Supplied text ->
┄┄┄┄┄┄
Newly Issued Accounting Standards
- ---------------------------------
During 1998, SFAS No. 133, "Accounting for Derivative Instruments and
Hedging Activities," was issued by the Financial Accounting Standards
Board. This statement is effective for periods beginning after June 15,
2000. The Company is currently evaluating the impact, if any, of this
statement.
Pro Forma Adjustments
- ---------------------
The Company had, until the Recapitalization (see note 3), elected to be
treated as an S Corporation for federal and state income tax purposes.
Under this previous election, income for federal income tax purposes was
not taxed at the corporate level but was taxed to the sole shareholder.
On April 27, 1998, the Company's tax status changed from an S Corporation
to a C Corporation. The income statement reflects a provision for income
taxes for federal and state purposes for the period the Company was a C
Corporation and a provision for state taxes for the periods the Company was
an S Corporation. The pro forma financial information shows the effect on
the 1998 financial statements as if the Company had been taxed as a C
Corporation during 1998 instead of an S Corporation until April 27, 1998.
2. Initial Public Offering
-----------------------
On July 1, 1999, the Company confirmed orders for the sale of 6,000 shares
of common stock at $18 per share in an initial public offering and listed
its stock on the New York Stock Exchange. The proceeds to the Company,
after deducting the underwriting fees and other expenses, were
approximately $98,600. On July 7, 1999, the Company used these proceeds,
together with $220,000 of bank borrowings under a new credit facility and
available cash, to redeem $320,000 aggregate principal amount of
outstanding subordinated debentures, after which, none of the subordinated
debentures were outstanding.
┄┄┄┄┄┄
Work task A ->
Using the financial statement notes above, explain in one to three sentences why the income statement shows no federal income tax provision for the periods when the Company was an S Corporation.
Work task B ->
Write the next part of the financial statement notes, picking up right after the sentence about the subordinated debentures.

Listed records ->
┄┄┄┄┄┄
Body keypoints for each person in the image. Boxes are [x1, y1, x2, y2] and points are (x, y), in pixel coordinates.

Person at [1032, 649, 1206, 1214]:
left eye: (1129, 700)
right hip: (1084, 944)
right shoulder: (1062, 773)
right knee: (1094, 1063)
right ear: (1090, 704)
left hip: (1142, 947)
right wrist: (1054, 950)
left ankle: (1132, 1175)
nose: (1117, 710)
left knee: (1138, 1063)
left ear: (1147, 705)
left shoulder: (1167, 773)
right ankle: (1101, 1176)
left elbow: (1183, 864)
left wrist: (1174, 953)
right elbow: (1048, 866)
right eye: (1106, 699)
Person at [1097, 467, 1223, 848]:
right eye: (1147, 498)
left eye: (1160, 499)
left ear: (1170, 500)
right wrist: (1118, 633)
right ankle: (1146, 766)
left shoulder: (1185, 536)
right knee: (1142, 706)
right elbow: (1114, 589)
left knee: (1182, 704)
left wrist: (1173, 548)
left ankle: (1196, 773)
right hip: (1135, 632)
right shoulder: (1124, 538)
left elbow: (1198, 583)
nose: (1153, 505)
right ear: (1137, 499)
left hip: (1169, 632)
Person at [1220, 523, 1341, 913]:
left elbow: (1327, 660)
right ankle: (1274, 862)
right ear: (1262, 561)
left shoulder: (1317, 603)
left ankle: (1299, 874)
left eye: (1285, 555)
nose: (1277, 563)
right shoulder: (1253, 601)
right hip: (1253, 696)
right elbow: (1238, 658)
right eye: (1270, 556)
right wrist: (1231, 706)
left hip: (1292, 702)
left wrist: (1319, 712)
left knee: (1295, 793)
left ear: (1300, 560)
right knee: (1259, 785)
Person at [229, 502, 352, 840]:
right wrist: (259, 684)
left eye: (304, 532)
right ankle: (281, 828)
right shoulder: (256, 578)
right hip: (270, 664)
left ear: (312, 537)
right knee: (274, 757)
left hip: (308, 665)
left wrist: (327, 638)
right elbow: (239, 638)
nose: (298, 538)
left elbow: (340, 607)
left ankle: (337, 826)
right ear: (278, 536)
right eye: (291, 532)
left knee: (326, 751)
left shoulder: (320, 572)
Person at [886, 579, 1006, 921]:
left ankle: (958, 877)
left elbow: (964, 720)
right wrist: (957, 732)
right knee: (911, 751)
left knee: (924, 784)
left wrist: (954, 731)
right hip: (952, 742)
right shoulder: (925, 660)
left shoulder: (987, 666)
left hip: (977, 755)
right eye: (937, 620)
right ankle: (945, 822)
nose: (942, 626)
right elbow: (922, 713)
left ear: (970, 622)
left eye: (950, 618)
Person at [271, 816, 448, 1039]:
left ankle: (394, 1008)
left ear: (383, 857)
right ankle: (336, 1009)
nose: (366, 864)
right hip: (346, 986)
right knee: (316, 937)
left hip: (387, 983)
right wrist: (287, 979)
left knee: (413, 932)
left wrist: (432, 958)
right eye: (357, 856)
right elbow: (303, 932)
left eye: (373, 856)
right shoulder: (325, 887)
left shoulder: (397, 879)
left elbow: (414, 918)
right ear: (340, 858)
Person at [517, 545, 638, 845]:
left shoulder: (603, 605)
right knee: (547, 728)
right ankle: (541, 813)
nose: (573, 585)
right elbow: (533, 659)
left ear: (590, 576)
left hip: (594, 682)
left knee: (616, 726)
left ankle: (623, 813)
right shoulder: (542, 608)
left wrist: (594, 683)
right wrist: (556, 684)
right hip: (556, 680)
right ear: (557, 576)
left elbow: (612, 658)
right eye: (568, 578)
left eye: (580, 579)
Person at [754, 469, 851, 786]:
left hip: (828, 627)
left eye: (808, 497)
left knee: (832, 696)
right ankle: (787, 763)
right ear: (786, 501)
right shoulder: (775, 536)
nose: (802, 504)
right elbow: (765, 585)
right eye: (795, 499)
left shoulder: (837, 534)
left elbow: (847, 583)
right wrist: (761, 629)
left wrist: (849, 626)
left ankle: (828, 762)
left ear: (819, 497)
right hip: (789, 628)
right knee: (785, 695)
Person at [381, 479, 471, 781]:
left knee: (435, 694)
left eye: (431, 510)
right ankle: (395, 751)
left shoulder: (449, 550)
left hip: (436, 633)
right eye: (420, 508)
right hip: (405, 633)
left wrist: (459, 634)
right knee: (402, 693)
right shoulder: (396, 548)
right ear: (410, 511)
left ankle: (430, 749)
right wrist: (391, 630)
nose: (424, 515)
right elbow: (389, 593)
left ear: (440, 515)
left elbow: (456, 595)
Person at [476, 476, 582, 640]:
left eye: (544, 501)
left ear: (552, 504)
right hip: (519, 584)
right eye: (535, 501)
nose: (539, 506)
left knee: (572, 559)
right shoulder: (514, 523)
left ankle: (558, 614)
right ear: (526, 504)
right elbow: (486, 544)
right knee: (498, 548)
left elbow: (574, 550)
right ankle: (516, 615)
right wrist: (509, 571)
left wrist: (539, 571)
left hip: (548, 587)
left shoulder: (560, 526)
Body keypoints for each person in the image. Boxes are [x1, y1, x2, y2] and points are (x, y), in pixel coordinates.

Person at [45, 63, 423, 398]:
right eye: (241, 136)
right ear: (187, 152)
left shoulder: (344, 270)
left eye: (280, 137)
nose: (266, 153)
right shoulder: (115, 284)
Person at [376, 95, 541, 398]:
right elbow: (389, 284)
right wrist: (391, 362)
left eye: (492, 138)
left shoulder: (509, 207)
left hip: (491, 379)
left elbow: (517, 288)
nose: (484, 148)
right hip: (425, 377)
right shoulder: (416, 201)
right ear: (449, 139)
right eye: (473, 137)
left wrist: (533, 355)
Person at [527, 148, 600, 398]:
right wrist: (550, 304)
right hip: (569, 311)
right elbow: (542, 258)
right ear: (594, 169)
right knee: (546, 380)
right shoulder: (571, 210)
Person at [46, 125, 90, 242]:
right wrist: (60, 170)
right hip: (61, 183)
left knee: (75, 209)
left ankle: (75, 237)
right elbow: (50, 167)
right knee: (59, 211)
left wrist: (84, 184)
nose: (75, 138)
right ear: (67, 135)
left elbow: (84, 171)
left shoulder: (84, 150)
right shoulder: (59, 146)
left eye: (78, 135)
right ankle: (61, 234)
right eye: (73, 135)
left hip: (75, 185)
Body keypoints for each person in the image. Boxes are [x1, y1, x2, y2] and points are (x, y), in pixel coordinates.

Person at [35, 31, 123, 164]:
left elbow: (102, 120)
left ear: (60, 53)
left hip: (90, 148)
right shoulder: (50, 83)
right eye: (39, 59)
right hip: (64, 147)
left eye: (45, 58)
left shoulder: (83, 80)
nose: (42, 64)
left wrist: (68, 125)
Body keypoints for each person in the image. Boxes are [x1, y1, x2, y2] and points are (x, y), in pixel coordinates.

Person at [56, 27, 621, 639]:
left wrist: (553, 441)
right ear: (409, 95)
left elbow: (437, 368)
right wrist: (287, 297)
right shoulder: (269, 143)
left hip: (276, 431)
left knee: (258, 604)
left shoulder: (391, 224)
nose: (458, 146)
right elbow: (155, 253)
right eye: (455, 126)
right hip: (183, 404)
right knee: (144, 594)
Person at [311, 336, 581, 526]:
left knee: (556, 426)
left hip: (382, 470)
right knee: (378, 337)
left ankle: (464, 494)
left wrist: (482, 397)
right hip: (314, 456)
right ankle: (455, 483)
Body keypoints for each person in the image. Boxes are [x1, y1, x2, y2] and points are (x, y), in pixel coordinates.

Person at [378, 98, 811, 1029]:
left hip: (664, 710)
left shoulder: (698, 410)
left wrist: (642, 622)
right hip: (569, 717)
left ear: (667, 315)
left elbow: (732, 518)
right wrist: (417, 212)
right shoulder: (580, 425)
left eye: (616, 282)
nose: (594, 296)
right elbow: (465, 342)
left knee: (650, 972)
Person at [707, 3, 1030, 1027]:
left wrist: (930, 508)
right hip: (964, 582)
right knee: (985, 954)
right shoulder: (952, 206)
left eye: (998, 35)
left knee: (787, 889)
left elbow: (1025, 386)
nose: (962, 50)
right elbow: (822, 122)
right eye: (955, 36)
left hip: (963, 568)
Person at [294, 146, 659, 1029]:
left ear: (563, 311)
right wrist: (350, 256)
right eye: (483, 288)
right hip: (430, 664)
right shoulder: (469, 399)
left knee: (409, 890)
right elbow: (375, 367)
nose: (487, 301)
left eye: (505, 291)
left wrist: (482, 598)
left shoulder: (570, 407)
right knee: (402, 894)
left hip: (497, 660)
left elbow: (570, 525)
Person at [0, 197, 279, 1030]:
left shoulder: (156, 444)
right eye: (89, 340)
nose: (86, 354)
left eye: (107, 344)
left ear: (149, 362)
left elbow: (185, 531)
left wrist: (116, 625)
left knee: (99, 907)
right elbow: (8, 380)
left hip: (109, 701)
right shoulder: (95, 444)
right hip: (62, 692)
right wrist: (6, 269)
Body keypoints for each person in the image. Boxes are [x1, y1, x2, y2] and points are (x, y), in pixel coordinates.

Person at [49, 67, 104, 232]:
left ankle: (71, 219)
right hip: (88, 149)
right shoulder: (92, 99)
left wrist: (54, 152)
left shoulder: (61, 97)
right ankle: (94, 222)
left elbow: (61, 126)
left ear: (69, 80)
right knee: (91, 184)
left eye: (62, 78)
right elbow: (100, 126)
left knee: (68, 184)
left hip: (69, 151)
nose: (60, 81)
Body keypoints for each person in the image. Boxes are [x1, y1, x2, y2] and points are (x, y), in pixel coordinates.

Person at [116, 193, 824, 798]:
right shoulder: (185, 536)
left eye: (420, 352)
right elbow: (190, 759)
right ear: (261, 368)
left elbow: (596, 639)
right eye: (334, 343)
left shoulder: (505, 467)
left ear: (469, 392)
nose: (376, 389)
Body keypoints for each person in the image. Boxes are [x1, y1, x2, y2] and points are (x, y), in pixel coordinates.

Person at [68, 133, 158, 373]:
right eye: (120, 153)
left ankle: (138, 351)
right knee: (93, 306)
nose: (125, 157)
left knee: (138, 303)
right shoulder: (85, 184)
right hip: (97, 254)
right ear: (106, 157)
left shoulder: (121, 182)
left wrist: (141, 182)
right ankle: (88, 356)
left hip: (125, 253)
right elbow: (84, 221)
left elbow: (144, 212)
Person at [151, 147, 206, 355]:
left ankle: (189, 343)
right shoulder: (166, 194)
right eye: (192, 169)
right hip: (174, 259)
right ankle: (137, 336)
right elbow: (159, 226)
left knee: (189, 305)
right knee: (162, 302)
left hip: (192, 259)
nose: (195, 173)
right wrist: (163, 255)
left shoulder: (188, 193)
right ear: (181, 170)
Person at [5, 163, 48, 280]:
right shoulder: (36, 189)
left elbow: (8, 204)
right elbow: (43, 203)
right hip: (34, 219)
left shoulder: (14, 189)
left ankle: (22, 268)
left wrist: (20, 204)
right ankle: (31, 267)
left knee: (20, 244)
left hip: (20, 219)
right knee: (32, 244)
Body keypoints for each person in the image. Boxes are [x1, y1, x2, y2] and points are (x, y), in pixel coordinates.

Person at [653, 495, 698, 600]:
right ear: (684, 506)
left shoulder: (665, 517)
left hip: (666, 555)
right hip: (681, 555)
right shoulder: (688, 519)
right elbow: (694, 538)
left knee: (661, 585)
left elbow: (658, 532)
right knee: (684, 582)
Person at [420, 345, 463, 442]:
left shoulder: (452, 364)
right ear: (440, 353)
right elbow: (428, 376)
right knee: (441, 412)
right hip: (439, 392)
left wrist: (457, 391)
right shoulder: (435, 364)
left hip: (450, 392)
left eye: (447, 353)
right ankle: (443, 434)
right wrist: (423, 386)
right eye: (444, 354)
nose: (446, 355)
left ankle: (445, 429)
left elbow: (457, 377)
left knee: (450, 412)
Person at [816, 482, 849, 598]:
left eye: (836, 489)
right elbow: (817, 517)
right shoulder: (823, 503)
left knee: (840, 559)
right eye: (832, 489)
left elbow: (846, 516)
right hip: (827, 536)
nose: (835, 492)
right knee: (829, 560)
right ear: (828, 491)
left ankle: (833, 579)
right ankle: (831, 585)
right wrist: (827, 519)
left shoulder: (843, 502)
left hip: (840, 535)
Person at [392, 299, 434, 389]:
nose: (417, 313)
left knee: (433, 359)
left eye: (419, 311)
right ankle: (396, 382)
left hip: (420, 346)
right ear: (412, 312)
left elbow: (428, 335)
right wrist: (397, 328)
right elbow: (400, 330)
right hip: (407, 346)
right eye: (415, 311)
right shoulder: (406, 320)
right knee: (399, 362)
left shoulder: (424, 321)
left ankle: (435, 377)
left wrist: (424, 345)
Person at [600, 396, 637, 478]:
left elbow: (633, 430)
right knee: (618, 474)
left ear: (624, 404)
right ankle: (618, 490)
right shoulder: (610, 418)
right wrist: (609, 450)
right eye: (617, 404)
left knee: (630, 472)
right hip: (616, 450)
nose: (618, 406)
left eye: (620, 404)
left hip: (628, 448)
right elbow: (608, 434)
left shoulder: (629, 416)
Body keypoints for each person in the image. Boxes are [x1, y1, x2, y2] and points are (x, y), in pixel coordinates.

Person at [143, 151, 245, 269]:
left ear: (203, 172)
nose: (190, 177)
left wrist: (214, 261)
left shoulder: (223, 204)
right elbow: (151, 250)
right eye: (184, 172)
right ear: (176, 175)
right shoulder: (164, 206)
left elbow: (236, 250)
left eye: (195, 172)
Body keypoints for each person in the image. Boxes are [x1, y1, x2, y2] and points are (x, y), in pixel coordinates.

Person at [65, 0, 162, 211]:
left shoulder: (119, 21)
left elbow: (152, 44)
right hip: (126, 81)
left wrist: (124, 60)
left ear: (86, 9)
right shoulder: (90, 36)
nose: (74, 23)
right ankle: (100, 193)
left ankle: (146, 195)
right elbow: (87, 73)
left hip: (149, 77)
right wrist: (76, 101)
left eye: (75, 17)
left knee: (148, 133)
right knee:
┄┄┄┄┄┄
Final answer A ->
While the Company was an S Corporation, its income was not taxed at the corporate level for federal purposes. That income was taxed to the sole shareholder instead, so the income statement shows only a state tax provision for those periods.

Final answer B ->
3. Recapitalization And Financings
-------------------------------
On March 25, 1998, the Company entered into a Recapitalization Agreement
with Yankee Candle Holdings Corp. ("Holdings"), Michael Kittredge ("MK"),
and affiliates of Forstmann Little & Co. ("FL&Co."). On April 27, 1998, in
connection with the recapitalization, the Company (i) redeemed (the
"Redemption") a portion of its common stock held by MK for approximately
$200,000; (ii) paid transaction fees and expenses, including financing
fees, of approximately $19,550; (iii) repaid existing indebtedness of
approximately $49,300; and (iv) paid bonuses related to the
recapitalization of approximately $61,263. In addition, Holdings acquired
shares of common stock from MK for approximately $180,000. This purchase
was financed by the issuance of Holdings' common stock to FL&Co. and senior
management. Upon completion of this series of transactions (the
"Recapitalization"), Holdings owned 90% of the common stock and MK retained
10% of the common stock of the Company.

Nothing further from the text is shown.